The Missouri Conservation Department’s ban of feral hog hunting on conservation areas is underway. MDC’s Commission voted in June to prohibit the hunting of wild pigs on conservation areas in an effort to eradicate the animals. Spokesman Joe Jerek says about 30 of the department’s 1,000 conservation areas are having problems with feral hogs.
“It’s hard to determine the total economic costs on conservation areas of feral hog damage, but what’s easy to see is the actual damages,” said Jerek. “If you think about it, a single feral hog can really root up and destroy a whole field in one night.”
Jerek says several private landowners are also having problems with the destruction caused by feral hogs.

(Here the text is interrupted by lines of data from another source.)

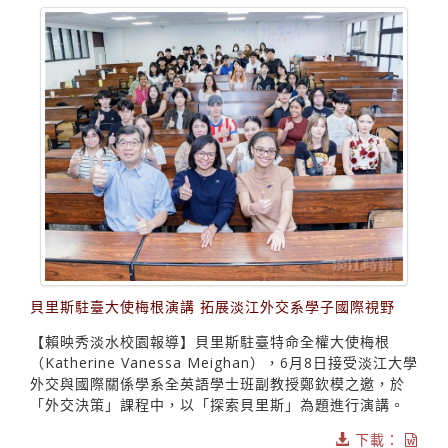
貝里斯駐臺大使梅根演講 拓展淡江外交系學子國際視野
【賴映秀淡水校園報導】貝里斯駐臺特命全權大使梅根
（Katherine Vanessa Meighan），6月8日接受淡江大學
外交與國際關係學系全英語學士班副教授鄭欽模之邀，於
「外交決策」課程中，以「探索貝里斯」為題進行演講。
下載：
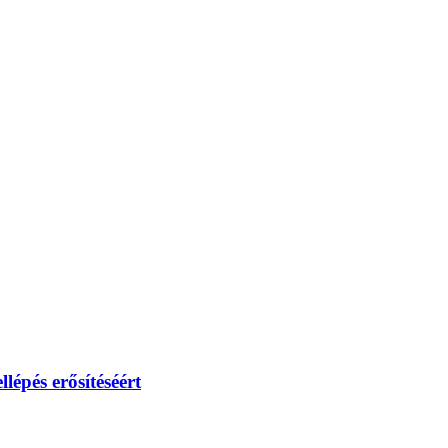
lépés erősítéséért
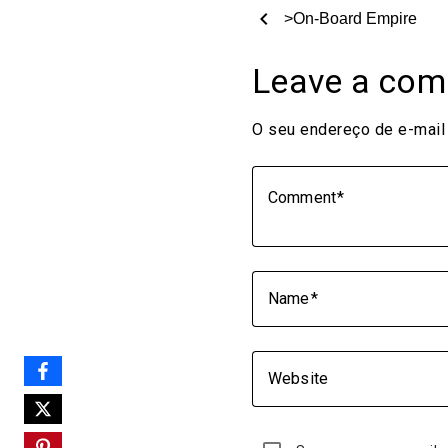
chevron_left
>On-Board Empire
Leave a co
O seu endereço de e-mail 
Comment
Name
Website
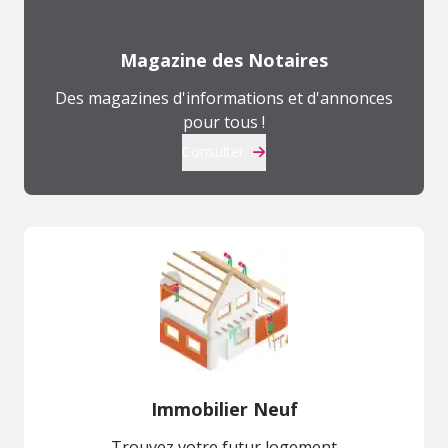
Magazine des Notaires
Des magazines d'informations et d'annonces
pour tous !
Consulter
Immobilier Neuf
Trouvez votre futur logement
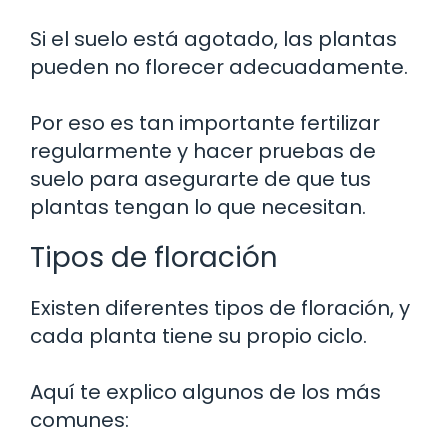
Si el suelo está agotado, las plantas
pueden no florecer adecuadamente.
Por eso es tan importante fertilizar
regularmente y hacer pruebas de
suelo para asegurarte de que tus
plantas tengan lo que necesitan.
Tipos de floración
Existen diferentes tipos de floración, y
cada planta tiene su propio ciclo.
Aquí te explico algunos de los más
comunes:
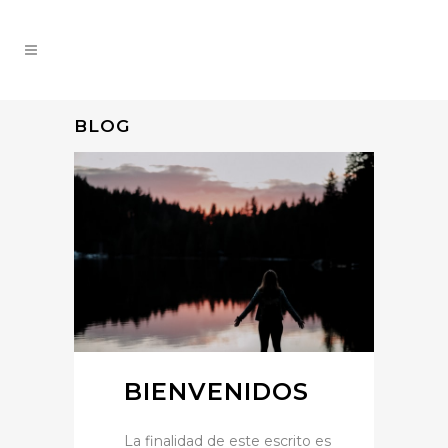
BLOG
BIENVENIDOS
La finalidad de este escrito es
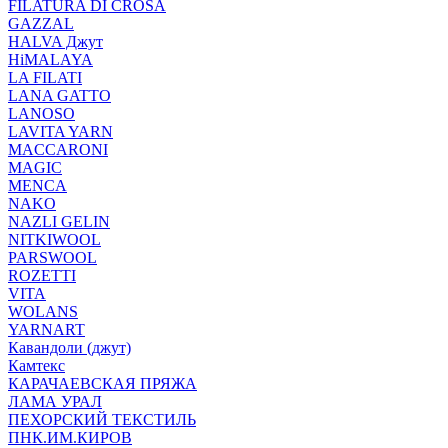
FILATURA DI CROSA
GAZZAL
HALVA Джут
HiMALAYA
LA FILATI
LANA GATTO
LANOSO
LAVITA YARN
MACCARONI
MAGIC
MENCA
NAKO
NAZLI GELIN
NITKIWOOL
PARSWOOL
ROZETTI
VITA
WOLANS
YARNART
Кавандоли (джут)
Камтекс
КАРАЧАЕВСКАЯ ПРЯЖА
ЛАМА УРАЛ
ПЕХОРСКИЙ ТЕКСТИЛЬ
ПНК.ИМ.КИРОВ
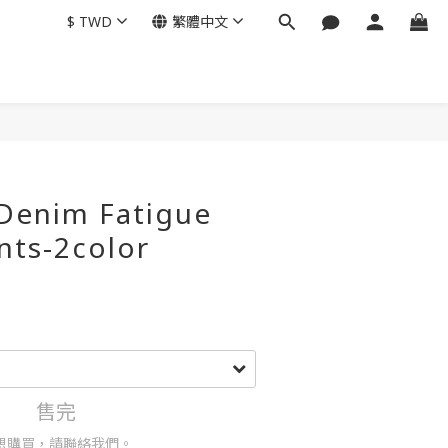
$
TWD
繁體中文
enim Fatigue
nts-2color
售完
想購買，請聯絡我們。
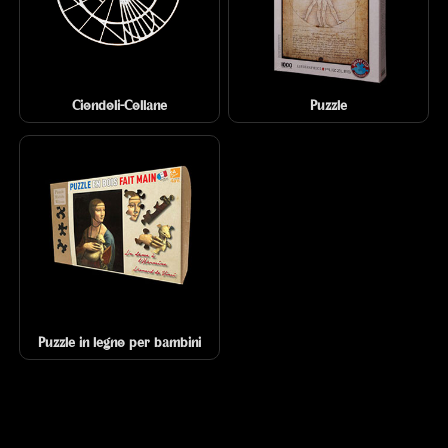
Ciondoli-Collane
Puzzle
Puzzle in legno per bambini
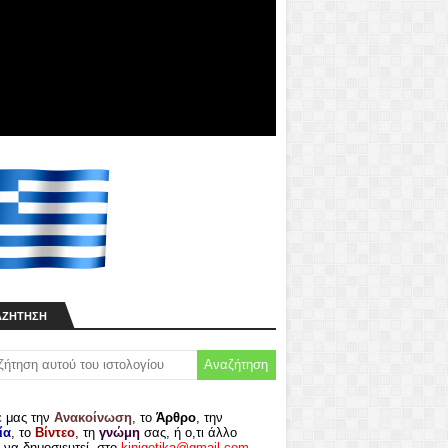
ΑΖΉΤΗΣΗ
ε μας την
Ανακοίνωση
, το
Άρθρο
, την
ία
, το
Βίντεο
, τη
γνώμη
σας, ή ο,τι άλλο
 να δημοσιευτεί, στο
kinigetika@gmail.com
.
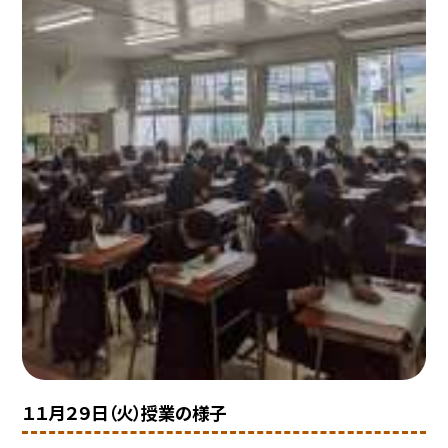
１１月２９日（火）授業の様子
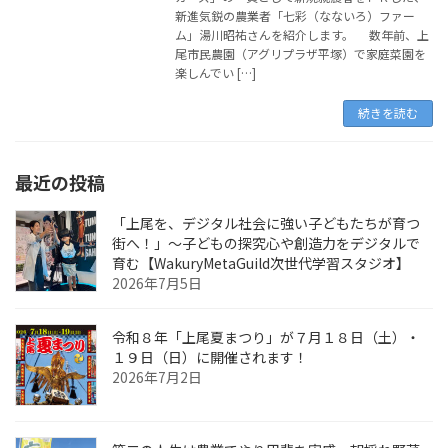
新進気鋭の農業者「七彩（なないろ）ファー
ム」湯川昭祐さんを紹介します。 数年前、上
尾市民農園（アグリプラザ平塚）で家庭菜園を
楽しんでい […]
続きを読む
最近の投稿
「上尾を、デジタル社会に強い子どもたちが育つ
街へ！」〜子どもの探究心や創造力をデジタルで
育む【WakuryMetaGuild次世代学習スタジオ】
2026年7月5日
令和８年「上尾夏まつり」が７月１８日（土）・
１９日（日）に開催されます！
2026年7月2日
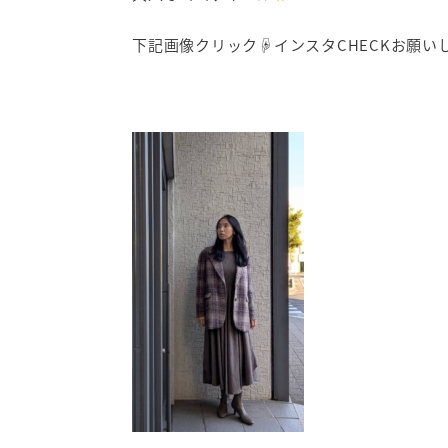
下記画像クリック☟インスタCHECKお願い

MDC officials say hunting wild pigs causes them to scatter, making it challenging to trap large herds.
“In research from other states, we know that hog hunting actually increases feral hog numbers and locations because oftentimes it provides an incentive for the illegal release of feral hogs for future hunting,” says Jerek.
He also says the animals can carry diseases that could spread to livestock and compete for food with wildlife.
The ban isn’t embraced by all, including some state lawmakers. Opponents of the ban, like Representative Robert Ross (R-Yukon), say it’s counterproductive to the ultimate goal of eliminating feral hogs. He has questioned the costs incurred by the Conservation Department for trapping and killing the animals. Opponents of the ban contend that private landowners killing the hogs saves the state money.
Violators could be fined and lose hunting privileges if they are caught hunting feral hogs on MDC land.
According to Jerek, about 3,600 wild pigs have been killed in Missouri this year by MDC.